Apparel Export Promotion Council (AEPC)’s additional secretary general Vijay Mathur has said that India garment makers should revisit the policy of Maximum Retail Price (MRP) to achieve parity at the international apparel market.
Mathur’s comment came at the launch of the World Bank’s “Stitches to Riches” report in New Delhi last week.
“Our packaging and labeling requirements are much more stringent than EU. The policy of MRP, sizing etc. should be revisited to achieve parity at the international apparel market,” he said.
Mathur said India’s growth in the global apparel sector which has been slow, could have been accelerated if the country tried to adopt international practices. He hoped that when the India-EU FTA is signed, it will give India a level playing vis-à-vis Bangladesh which currently has an advantage in the EU markets. Indian apparel sector suffers from a perception problem, he said.

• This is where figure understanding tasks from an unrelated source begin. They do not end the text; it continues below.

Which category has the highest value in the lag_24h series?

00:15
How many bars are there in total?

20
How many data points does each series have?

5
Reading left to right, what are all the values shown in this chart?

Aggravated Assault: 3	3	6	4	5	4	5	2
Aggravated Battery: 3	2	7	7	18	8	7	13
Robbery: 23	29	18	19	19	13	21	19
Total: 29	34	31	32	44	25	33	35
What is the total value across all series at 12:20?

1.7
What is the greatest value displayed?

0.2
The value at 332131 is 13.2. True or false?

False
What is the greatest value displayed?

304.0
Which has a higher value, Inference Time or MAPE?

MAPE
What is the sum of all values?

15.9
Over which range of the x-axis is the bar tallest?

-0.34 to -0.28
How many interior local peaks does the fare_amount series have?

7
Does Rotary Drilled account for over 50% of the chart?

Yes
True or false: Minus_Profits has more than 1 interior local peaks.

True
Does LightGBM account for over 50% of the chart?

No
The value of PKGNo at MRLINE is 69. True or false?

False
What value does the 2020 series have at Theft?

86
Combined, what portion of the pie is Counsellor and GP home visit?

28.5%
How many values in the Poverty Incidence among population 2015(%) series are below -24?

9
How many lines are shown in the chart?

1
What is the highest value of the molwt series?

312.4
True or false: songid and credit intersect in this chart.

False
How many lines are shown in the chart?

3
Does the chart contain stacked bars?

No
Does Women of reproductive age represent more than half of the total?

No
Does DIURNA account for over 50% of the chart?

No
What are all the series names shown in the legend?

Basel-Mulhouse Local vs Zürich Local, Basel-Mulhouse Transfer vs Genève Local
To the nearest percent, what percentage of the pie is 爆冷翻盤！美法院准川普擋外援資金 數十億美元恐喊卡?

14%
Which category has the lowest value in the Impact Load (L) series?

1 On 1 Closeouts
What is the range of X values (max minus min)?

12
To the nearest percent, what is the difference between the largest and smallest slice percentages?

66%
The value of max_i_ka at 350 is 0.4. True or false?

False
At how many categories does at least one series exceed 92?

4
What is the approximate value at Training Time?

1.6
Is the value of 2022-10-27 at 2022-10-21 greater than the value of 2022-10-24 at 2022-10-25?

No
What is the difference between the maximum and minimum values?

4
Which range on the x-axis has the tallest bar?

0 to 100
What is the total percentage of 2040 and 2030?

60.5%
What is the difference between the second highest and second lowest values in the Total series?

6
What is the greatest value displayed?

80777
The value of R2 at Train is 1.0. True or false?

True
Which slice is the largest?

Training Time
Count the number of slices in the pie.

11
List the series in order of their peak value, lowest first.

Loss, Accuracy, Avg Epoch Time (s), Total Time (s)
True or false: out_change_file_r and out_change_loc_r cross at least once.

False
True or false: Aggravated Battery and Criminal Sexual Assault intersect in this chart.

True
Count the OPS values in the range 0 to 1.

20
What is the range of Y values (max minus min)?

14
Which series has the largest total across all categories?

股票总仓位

“We need to dispel the negative perception of India in the mind of foreign investors who think that the Indian trade scenario is sluggish. We have been advocating an increase in the overtime working hours from 50 hours a quarter to 50 hours a month to increase the overall production.”
Mathur also said that the current research and development policy does not recognize the R&D activities prevalent in the Indian apparel industry and the policy needs to broaden its scope and definition. It needs to consider the experiments in color and fibre under taken by the industry for sample generation, as it is an important step towards business generation, he added.